Vaccaro and his colleagues have shown that intestinal metaplasia can be found surprisingly frequently at the GEJ in patients who had what appeared to be complete eradication of Barrett’s esophagus by RFA. It is not clear whether this intestinal metaplasia is gastric or esophageal, new or residual, or predisposed to malignancy. The fact that four of 15 patients in this study had dysplastic changes in their newfound intestinal metaplasia suggests that the cancer risk might be substantial. The authors propose that extension of RFA into the stomach, 1–2 cm distal to the GEJ, might help to prevent this problem of recurrent metaplasia. However, if the metaplasia is new rather than residual, then extending RFA below the GEJ might exacerbate the problem by moving the neo-squamocolumnar junction into the stomach where acid exposure would be even greater.

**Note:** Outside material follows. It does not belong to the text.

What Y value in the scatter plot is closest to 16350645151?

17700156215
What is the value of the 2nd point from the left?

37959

If one accepts the argument that ablation for Barrett’s esophagus is intellectually the same as routine polypectomy for colorectal polyps during colonoscopy, then one might argue that recurrence of intestinal metaplasia after RFA is no different than recurrence of colorectal polyps after polypectomy. Colorectal polyps are expected to recur frequently, which is why surveillance colonoscopy is advised. During surveillance colonoscopy, however, recurrent polyps are visible lesions that are removed immediately. After RFA for Barrett’s esophagus, Vaccaro has shown that intestinal metaplasia can recur in almost one-third of patients within 3 years and, in most cases, this recurrence is not visible and is detected only as the result of biopsy sampling at the GEJ. Does this mean that patients with recurrent metaplasia in those biopsy samples will require another endoscopy to administer more RFA, and perhaps another endoscopy after that to document that the recurrent metaplasia was eradicated?

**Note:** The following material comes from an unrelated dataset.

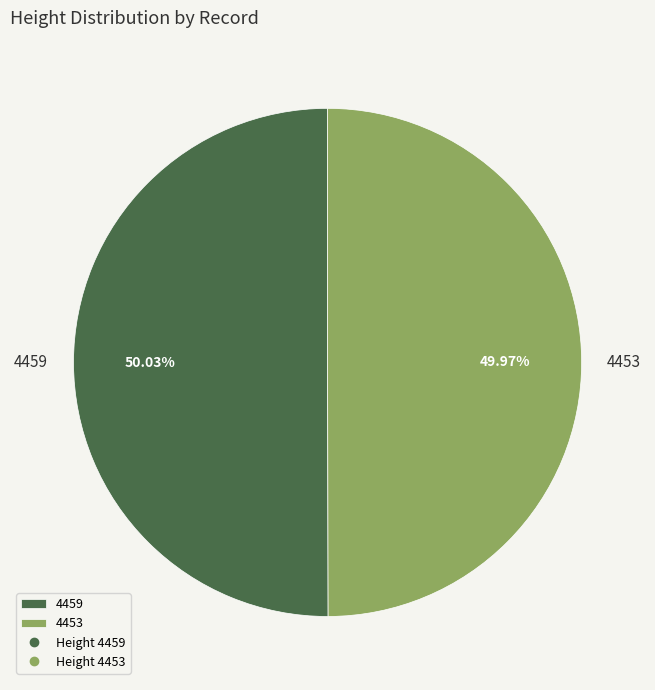

What portion of the pie excludes 4453?

50.0%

All of the unanswered questions raised by Vaccaro’s study must at least temper enthusiasm for the wholesale application of RFA to treat the millions of patients with non-dysplastic Barrett’s esophagus in Western countries. Such patients cannot yet be assured that RFA substantially reduces their long-term risk of cancer, and the procedure does not eliminate the need for surveillance endoscopy. A discussion of the profound economic implications of routine ablation of Barrett’s esophagus is beyond the scope of this editorial but, without more evidence of benefit, it does not seem wise to adopt this costly practice at this time. We need to start a randomized, controlled trial to establish the risks and benefits of RFA for patients with non-dysplastic Barrett’s esophagus, the sooner the better.
This work was supported by the Office of Medical Research, Department of Veterans Affairs, and by the National Institutes of Health R01-CA134571.